次いで、大規模な魔法の展開の主軸となる魔法団長を残し、他の王城魔法使いたちは素早く玉座の間から出て行った。
通常、大規模とつくような魔法には、複数の魔法使いが発動に協力し、時をあわせて同時に一つの魔法を編み上げて発動する。
その際、魔法の展開範囲へ確実に魔力が届くよう、展開範囲の端に数人の魔法使いが立つことが前世では一般的な方法だったが、おそらく今世でも同じなのだろう。

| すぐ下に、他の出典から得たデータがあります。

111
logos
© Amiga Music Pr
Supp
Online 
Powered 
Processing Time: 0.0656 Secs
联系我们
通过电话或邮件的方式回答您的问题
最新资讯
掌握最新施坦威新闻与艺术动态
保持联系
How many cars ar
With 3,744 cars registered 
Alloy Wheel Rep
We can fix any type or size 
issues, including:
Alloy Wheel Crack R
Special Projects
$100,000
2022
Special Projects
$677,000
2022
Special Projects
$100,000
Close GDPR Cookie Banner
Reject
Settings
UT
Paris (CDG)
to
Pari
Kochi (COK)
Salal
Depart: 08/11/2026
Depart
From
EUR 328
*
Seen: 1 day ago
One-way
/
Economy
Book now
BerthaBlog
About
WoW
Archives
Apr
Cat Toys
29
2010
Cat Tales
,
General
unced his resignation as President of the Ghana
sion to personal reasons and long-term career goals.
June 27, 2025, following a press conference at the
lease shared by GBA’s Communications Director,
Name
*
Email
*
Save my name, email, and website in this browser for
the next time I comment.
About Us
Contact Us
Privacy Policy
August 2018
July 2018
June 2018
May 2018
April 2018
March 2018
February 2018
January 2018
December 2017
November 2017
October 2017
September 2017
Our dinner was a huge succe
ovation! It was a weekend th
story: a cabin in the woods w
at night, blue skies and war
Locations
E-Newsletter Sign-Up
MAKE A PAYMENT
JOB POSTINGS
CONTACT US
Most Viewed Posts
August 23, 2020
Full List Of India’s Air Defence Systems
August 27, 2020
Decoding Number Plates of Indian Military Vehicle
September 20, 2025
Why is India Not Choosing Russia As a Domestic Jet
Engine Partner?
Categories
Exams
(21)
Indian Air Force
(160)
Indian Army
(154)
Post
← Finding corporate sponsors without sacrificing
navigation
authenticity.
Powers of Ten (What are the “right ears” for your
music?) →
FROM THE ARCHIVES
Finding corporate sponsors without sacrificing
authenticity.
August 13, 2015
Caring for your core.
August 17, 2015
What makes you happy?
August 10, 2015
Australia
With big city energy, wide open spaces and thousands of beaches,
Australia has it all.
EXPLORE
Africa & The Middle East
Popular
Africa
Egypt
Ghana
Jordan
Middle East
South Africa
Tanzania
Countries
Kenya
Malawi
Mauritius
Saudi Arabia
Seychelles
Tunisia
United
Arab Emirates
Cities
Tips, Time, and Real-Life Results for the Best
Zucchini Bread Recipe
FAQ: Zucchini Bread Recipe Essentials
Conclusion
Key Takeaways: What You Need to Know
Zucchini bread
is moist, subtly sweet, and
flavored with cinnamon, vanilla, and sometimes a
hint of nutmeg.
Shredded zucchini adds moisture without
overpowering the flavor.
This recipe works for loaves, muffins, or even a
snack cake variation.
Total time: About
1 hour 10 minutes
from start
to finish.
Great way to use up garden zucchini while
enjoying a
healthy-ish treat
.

魔法使いたちが去り、騎士たちや重臣たちの緊張が満ちる中。
ふと玉座に腰かけた父上の紫の瞳が、端の窓際に置かれたソファに、兄上と姉上と共に座っていた私へと向く。
「セルディス。
精神干渉系の闇魔法を得意とする魔物は、その魔法に特化していることで、逃げ足が速い事以外では、強力な防御手段を持たないのだったな?」
主に、魔族と直接戦うような体験の少ない重臣たちへの、補足の説明としてたずねられた言葉に、父上へとうなずきを返す。
「はい、父上。
そのため、わざわざ強力な浄化魔法で、狙い撃ちをする必要はありません。
結界の内側にまだ魔物がいたとしても、薄く広く浄化をかける大規模浄化魔法で、倒し切ることが出来るかと」
「うむ」
私の説明を含んだ返答に、どこか満足気に笑んだ父上は、刹那に表情を引きしめて、玉座から立ち広間の中央へと歩みよった。
初老の魔法団長がその隣に並ぶと、とたんに場の緊迫感が増す。
一年に一度は、定期的に発動しているらしい、大規模浄化魔法。
その、今年二度目の展開が……はじまった。
「「〈天の高き神聖なる光よ、あまねく渡る清らかなる風よ――」」
父上と魔法団長が、声をそろえて紡ぐ詠唱に、広い街の端々から、魔力が流れ編まれていく。
図らずも、現代の王城魔法使いたちの実力が垣間見え、そのまずまずの実力に、つい微笑みが浮かんだ。
やがて、淡い白光の粒が玉座の間のあちらこちらで煌き、幻想的な光景が広がったのち。
「「〈我らが大地に浄化の息吹を! セインアイレアース!〉」」
宣言された魔法の名が、白光の粒をさらに輝かせ、父上と魔法団長を中心にして、波紋のように玉座の間から外へ広がり、王都中へと美しく神聖なる白光を届かせた。
その後――この一件をきっかけに、第二王子が【創世神の愛し子】であったと言う驚愕の真実とやらが、またたく間に国中へと広まったらしく。
その話を聞き、思わず小さな苦笑を浮かべてしまった。
――記憶持ちと言うだけの開示など、序の口でしかないのに、と。